Entre boue et poussière.
19 octobre 2021
Anarchie architecturale.
2 novembre 2021

Lors de ma pause à Concepcion, les températures grimpent furieusement. L’air brûlant du début d’après-midi vide les rues de toute population. Au coucher de soleil, la ville s’anime à nouveau, phénomène typique des localités situées sous un tel climat.

Je quitte la ville aux aurores afin de bénéficier d’une relative fraicheur matinale.
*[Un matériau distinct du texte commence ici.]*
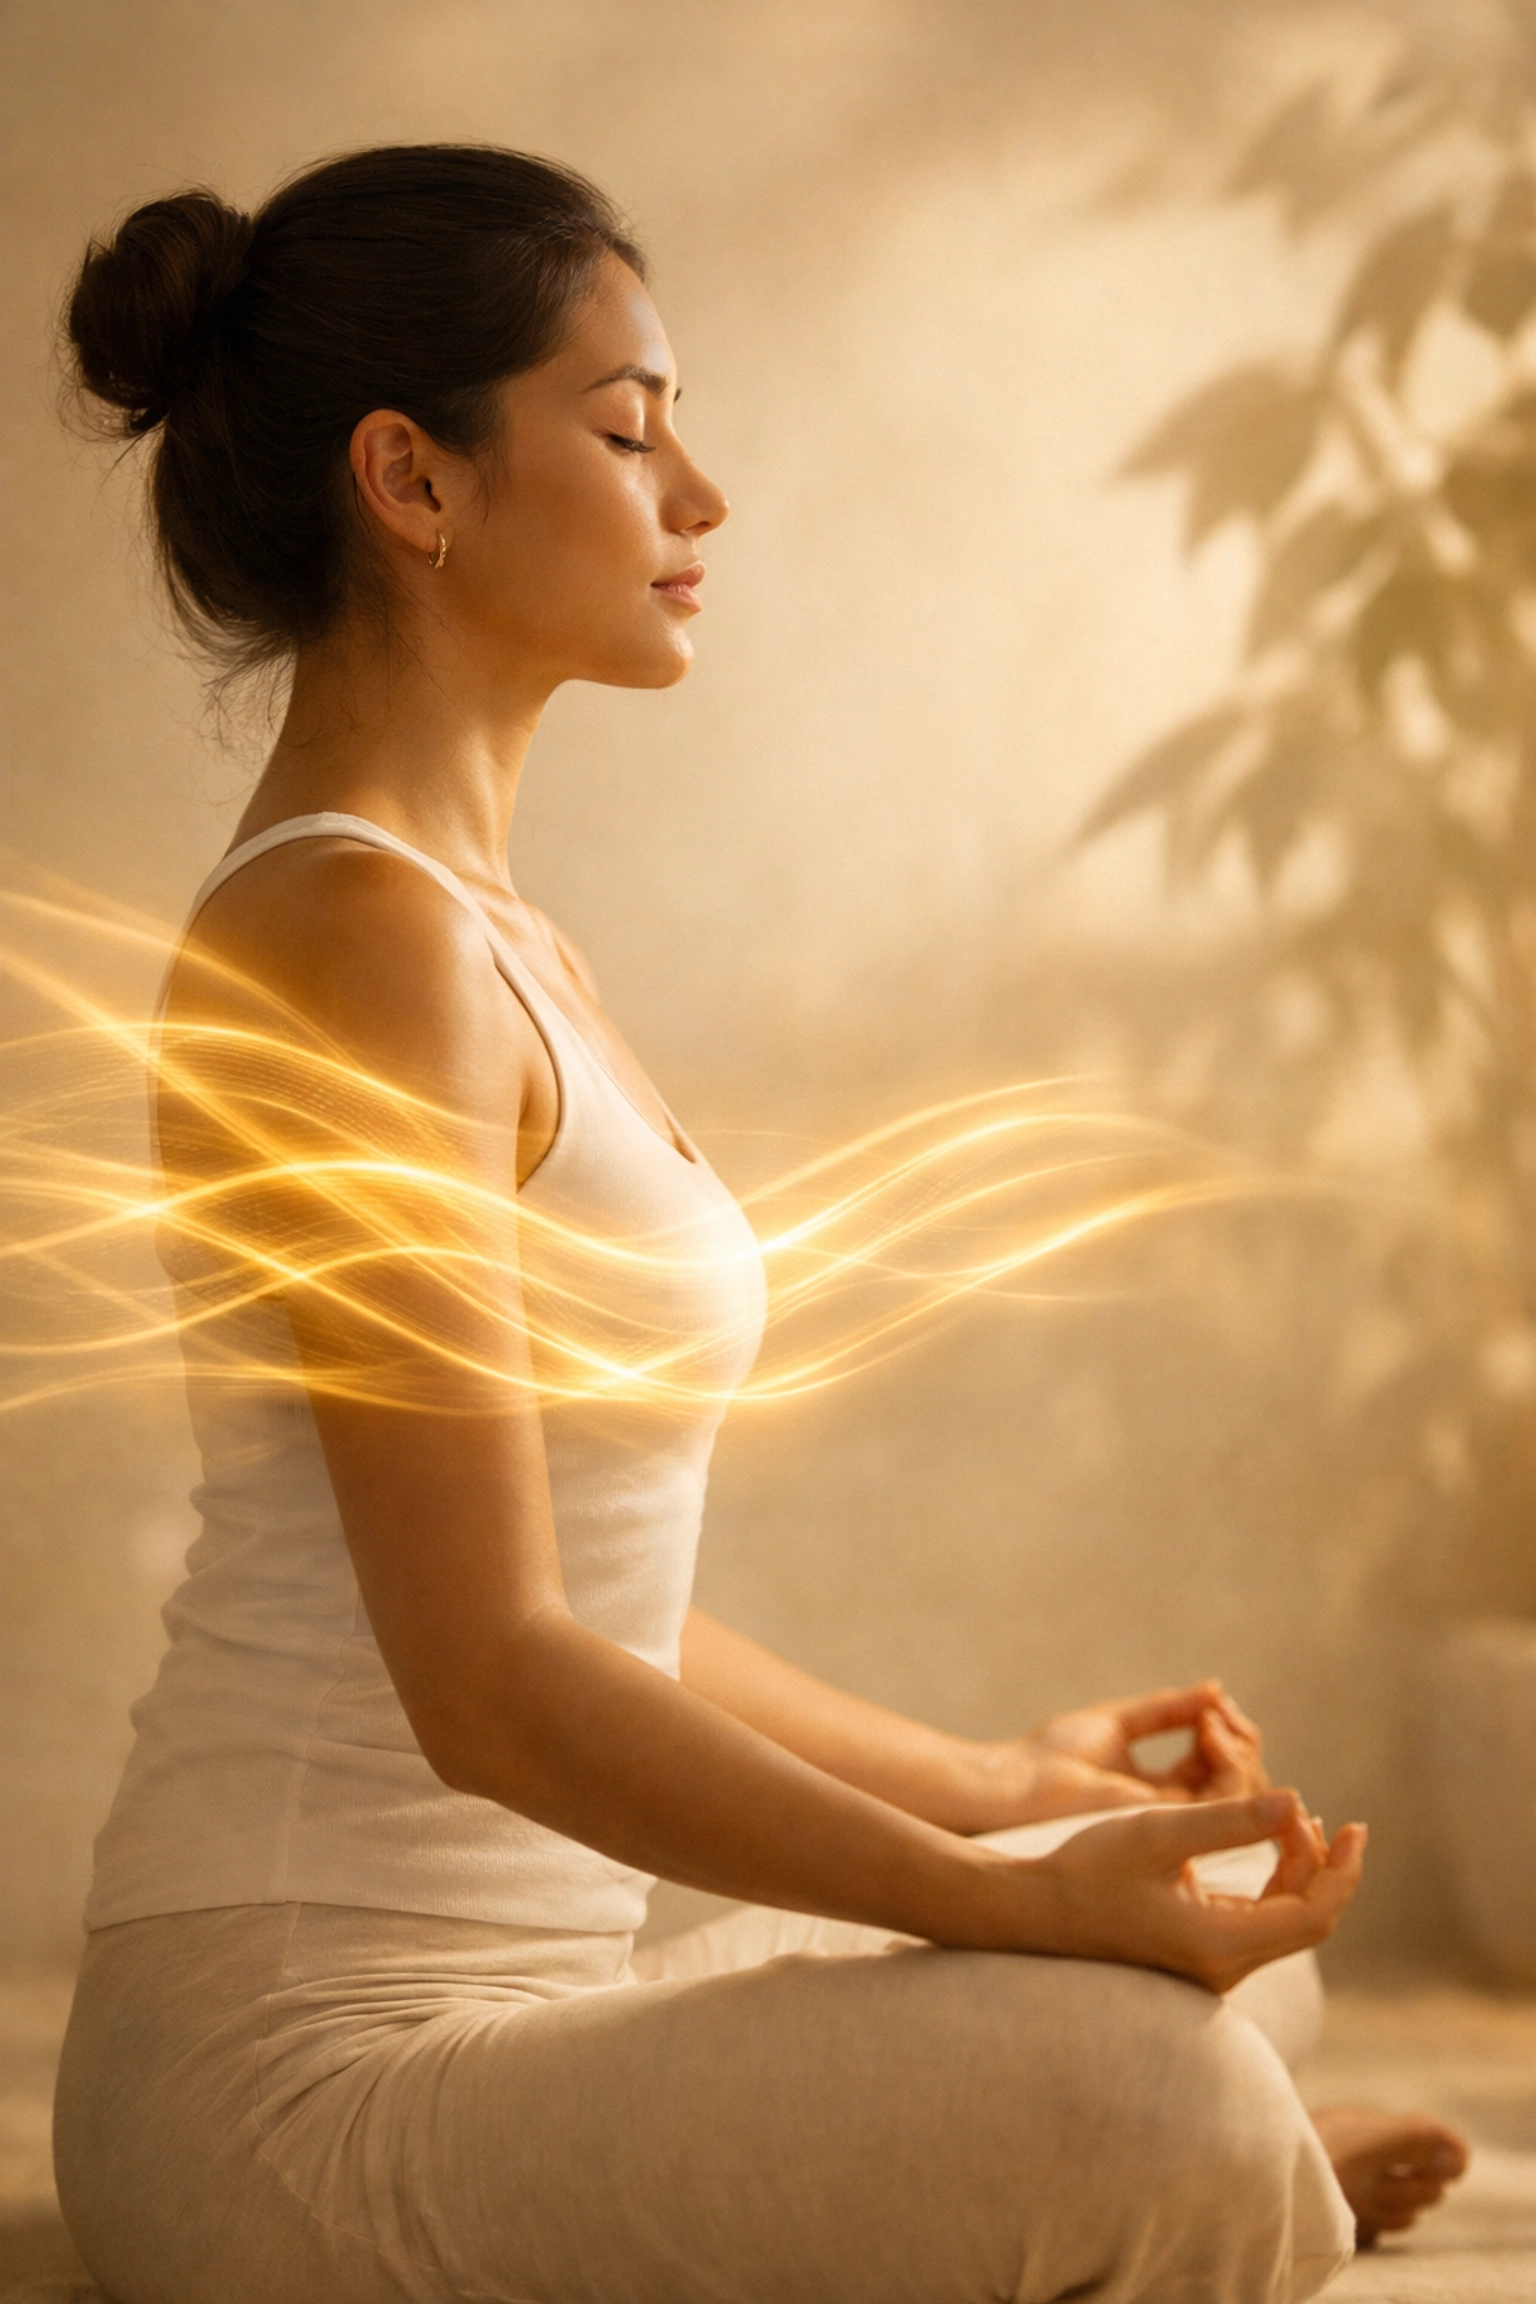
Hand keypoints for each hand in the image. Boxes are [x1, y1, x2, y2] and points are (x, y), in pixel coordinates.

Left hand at [1001, 1681, 1267, 1821]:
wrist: (1018, 1786)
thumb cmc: (1052, 1757)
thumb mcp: (1117, 1722)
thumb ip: (1166, 1710)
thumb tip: (1216, 1689)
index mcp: (1161, 1792)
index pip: (1219, 1769)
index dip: (1228, 1734)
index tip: (1216, 1704)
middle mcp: (1174, 1815)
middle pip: (1240, 1785)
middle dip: (1242, 1743)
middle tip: (1219, 1713)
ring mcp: (1176, 1827)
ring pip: (1243, 1796)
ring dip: (1239, 1750)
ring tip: (1212, 1721)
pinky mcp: (1173, 1829)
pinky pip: (1228, 1802)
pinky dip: (1230, 1763)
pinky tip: (1209, 1733)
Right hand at [1019, 1789, 1365, 1989]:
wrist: (1031, 1912)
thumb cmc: (1087, 1869)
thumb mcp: (1157, 1832)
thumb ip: (1228, 1820)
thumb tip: (1295, 1800)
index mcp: (1219, 1943)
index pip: (1315, 1913)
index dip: (1343, 1868)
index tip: (1355, 1824)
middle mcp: (1223, 1968)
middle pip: (1304, 1918)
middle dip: (1319, 1862)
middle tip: (1308, 1810)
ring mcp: (1210, 1969)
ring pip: (1282, 1921)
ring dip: (1295, 1870)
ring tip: (1290, 1820)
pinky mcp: (1197, 1958)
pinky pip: (1255, 1923)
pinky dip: (1269, 1883)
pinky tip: (1262, 1847)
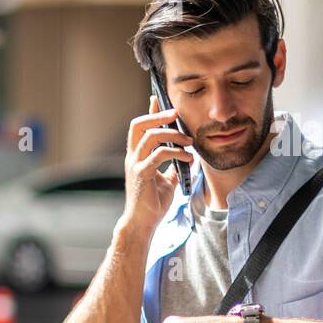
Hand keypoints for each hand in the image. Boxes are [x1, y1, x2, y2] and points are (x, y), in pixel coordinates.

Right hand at [121, 93, 193, 235]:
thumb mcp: (166, 181)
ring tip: (189, 142)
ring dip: (173, 135)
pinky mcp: (142, 174)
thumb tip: (185, 157)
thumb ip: (171, 167)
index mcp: (136, 156)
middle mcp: (132, 157)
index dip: (149, 112)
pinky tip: (188, 159)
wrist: (142, 224)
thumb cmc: (152, 204)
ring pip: (151, 137)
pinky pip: (159, 155)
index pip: (140, 127)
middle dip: (158, 115)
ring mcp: (135, 165)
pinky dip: (176, 153)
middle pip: (139, 125)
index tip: (158, 98)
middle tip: (177, 114)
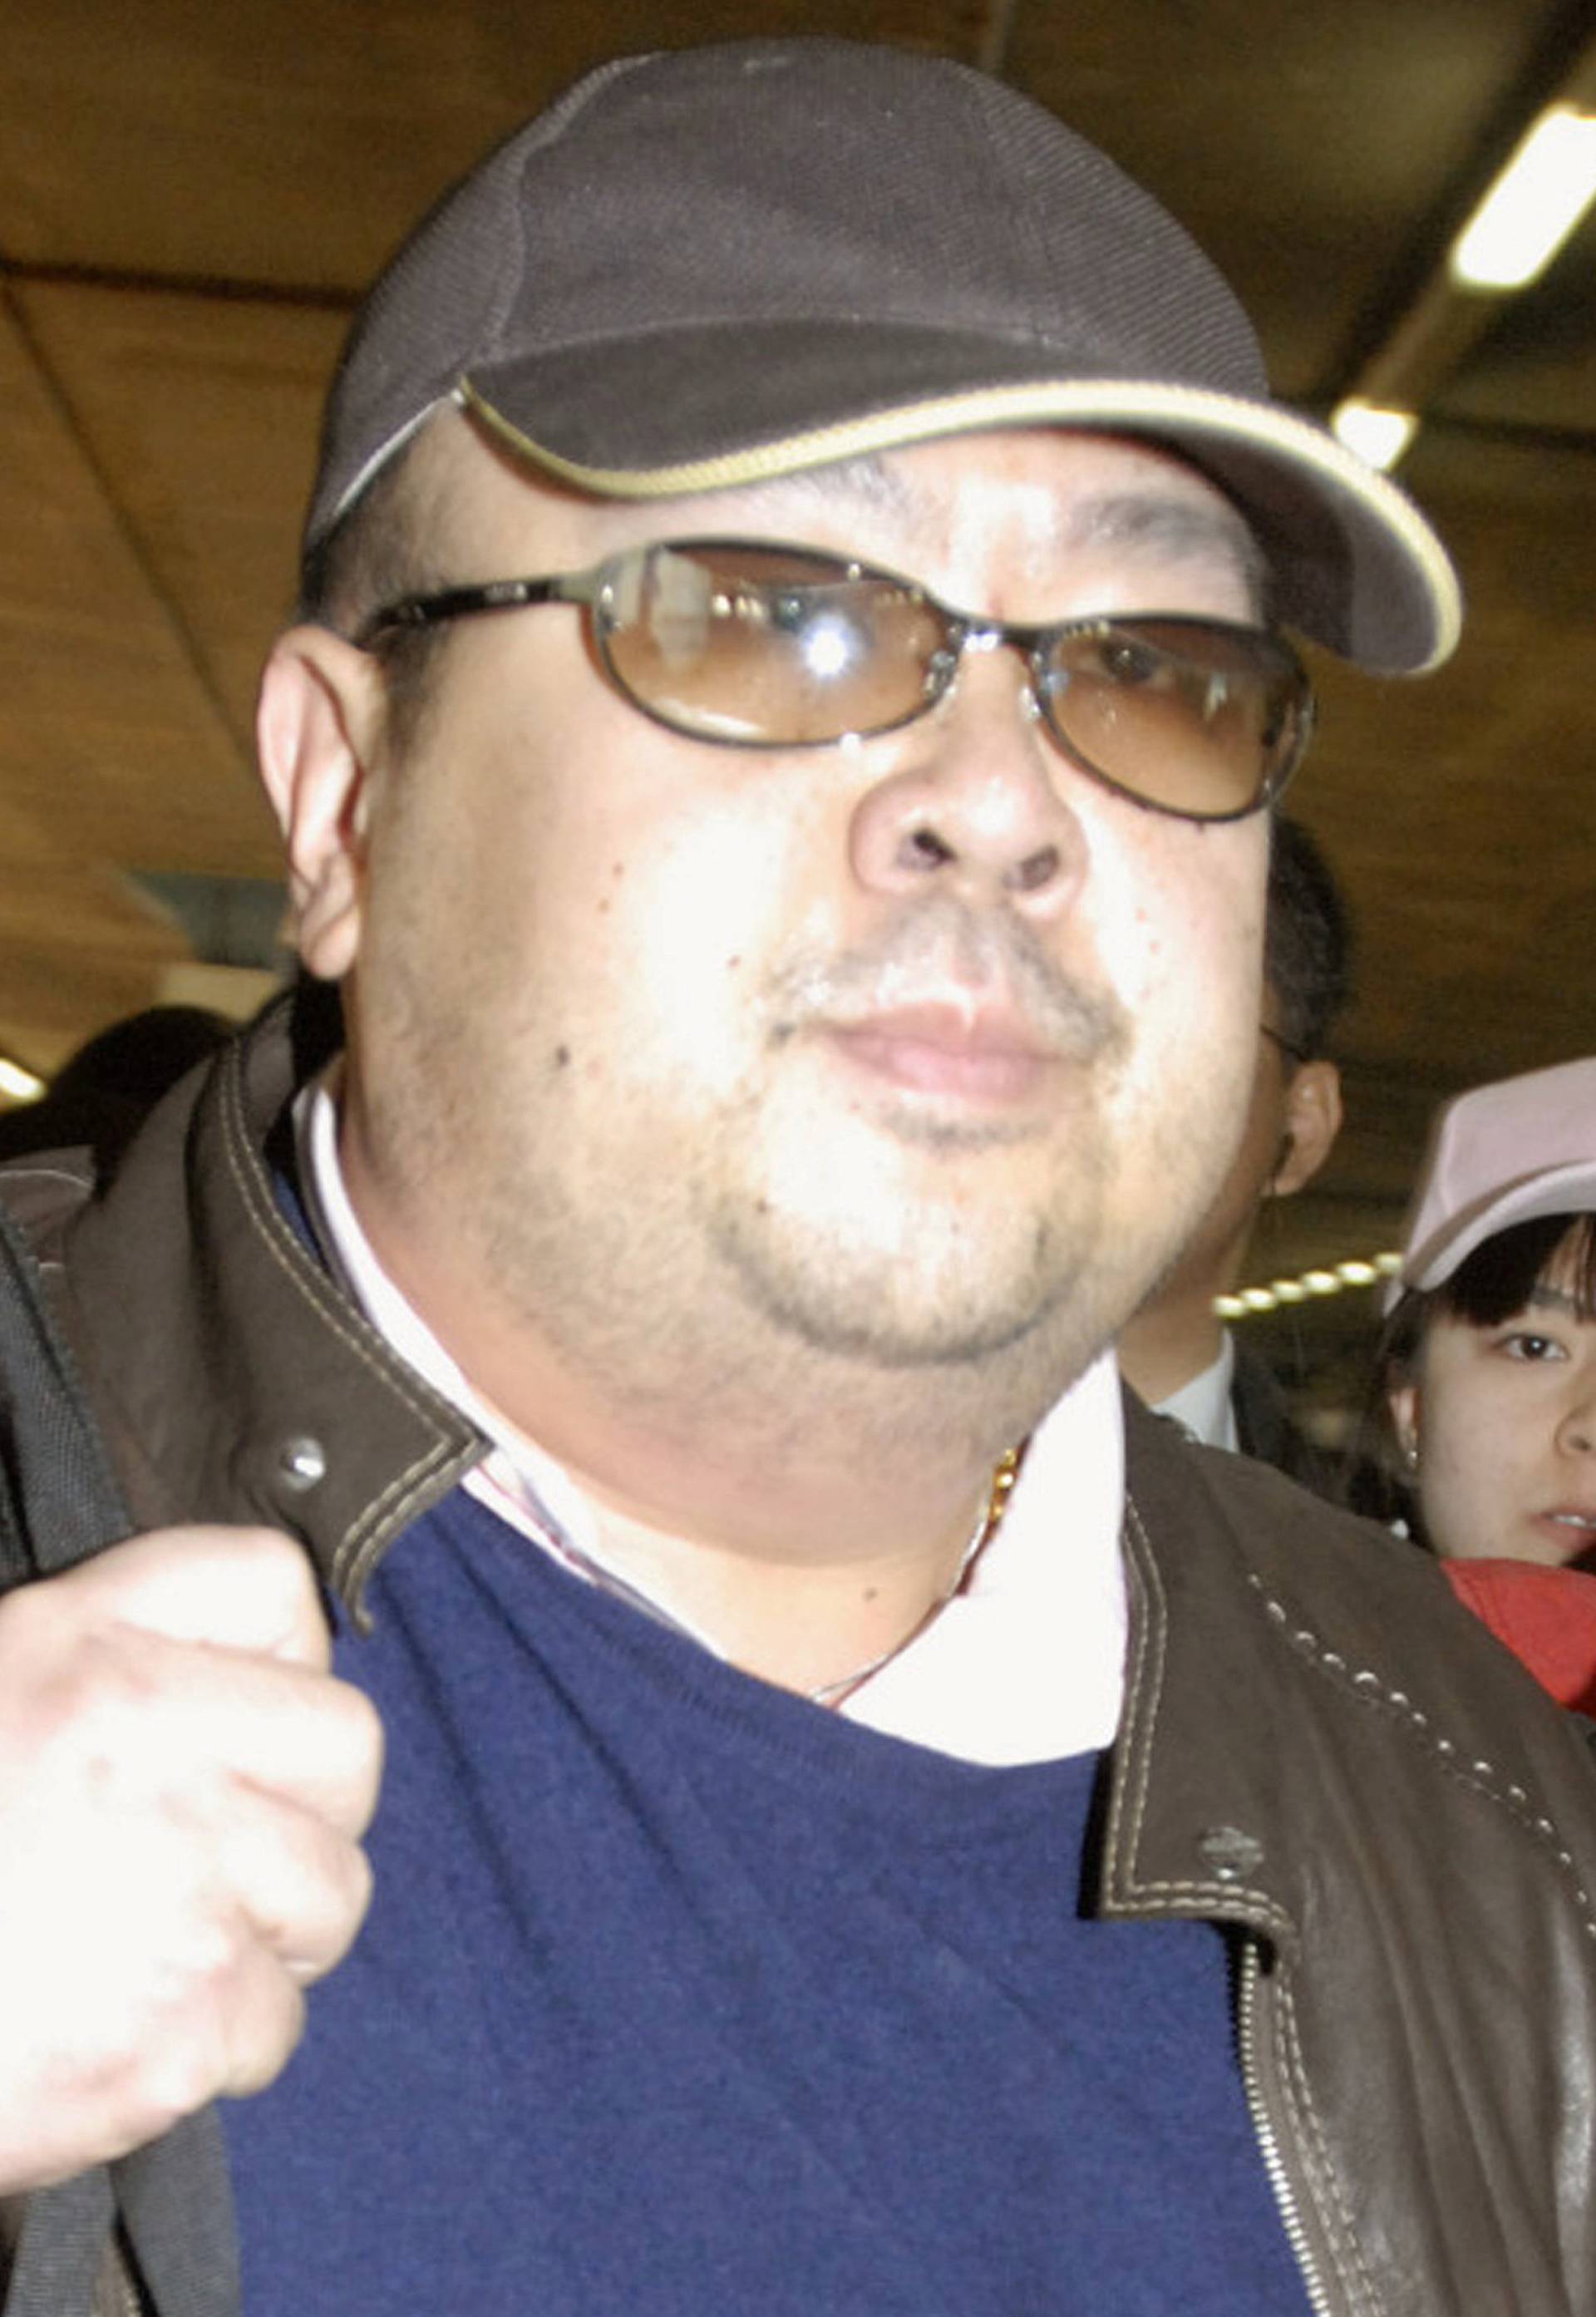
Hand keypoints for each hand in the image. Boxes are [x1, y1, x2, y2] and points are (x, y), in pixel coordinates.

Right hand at [0, 1526, 381, 2192]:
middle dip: (301, 1805)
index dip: (273, 1657)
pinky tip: (128, 2025)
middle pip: (345, 1747)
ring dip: (267, 1931)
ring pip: (331, 1894)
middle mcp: (147, 1747)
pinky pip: (274, 2022)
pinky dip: (216, 2043)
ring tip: (160, 1943)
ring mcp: (180, 1887)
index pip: (276, 1588)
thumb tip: (257, 1652)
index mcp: (86, 1653)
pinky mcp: (184, 2024)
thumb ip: (113, 1649)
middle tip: (220, 1851)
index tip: (242, 1712)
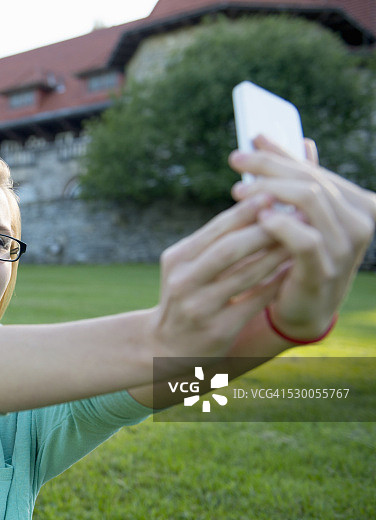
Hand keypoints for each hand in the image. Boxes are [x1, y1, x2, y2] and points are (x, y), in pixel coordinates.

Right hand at [149, 194, 290, 360]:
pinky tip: (293, 272)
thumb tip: (258, 205)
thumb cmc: (187, 295)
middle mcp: (184, 281)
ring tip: (301, 240)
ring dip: (277, 256)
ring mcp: (199, 307)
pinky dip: (276, 284)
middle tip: (297, 216)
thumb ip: (215, 242)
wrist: (166, 346)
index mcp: (177, 259)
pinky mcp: (218, 330)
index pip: (215, 229)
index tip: (274, 195)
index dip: (246, 212)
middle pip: (229, 249)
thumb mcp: (188, 266)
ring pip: (245, 275)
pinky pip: (254, 302)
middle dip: (266, 231)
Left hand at [229, 135, 375, 339]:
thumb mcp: (297, 214)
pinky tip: (259, 216)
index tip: (248, 142)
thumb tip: (270, 136)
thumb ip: (290, 177)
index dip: (280, 152)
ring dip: (270, 191)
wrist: (301, 306)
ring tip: (238, 190)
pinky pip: (305, 239)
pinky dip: (280, 224)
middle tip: (236, 161)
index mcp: (358, 202)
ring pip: (309, 201)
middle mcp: (361, 221)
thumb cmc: (297, 254)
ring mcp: (346, 247)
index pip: (314, 169)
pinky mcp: (325, 270)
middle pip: (311, 180)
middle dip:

Deux jours plus tard, j’échappe de peu à un orage violent. Le ciel s’assombrit soudainement, laissant à penser que la nuit s’installe avec quelques heures d’avance. A peine ai-je le temps d’entrer mon vélo dans un petit « Hospedaje » bienvenu que des flots déchainés s’abattent sur la zone. Les arbres se courbent devant l’impétuosité du vent, perdant par la même occasion quelques-unes de leurs branches.

Lorsque je repars, les villages se succèdent avec plus de fréquence. Je traverse Rio Verde, colonie mennonite, particulièrement bien entretenue. Les rues y sont propres et les pelouses impeccables.

Les autres bourgades sont certes plus désordonnées mais se révèlent également plus vivantes. Des vendeurs d’hamburgers ou de brochettes sont installés devant des restaurants sans que cela ne paraisse poser le moindre problème. D’autres personnes proposent toute une variété de plantes pour la boisson traditionnelle du Paraguay : le Tereré. Contrairement au Mate qui se boit chaud, le Tereré se boit glacé. Cependant les scènes sont identiques et une grande partie de la population se balade avec thermos, Guampa et bombilla.

Le grand nombre de stations-services est plutôt surprenant. Celles-ci m’offrent souvent l’occasion de me désaltérer à l’ombre. Je m’approche lentement d’Asuncion, la capitale du Pays où je vais m’attarder quelques jours avant d’effectuer une boucle dans la partie sud du pays.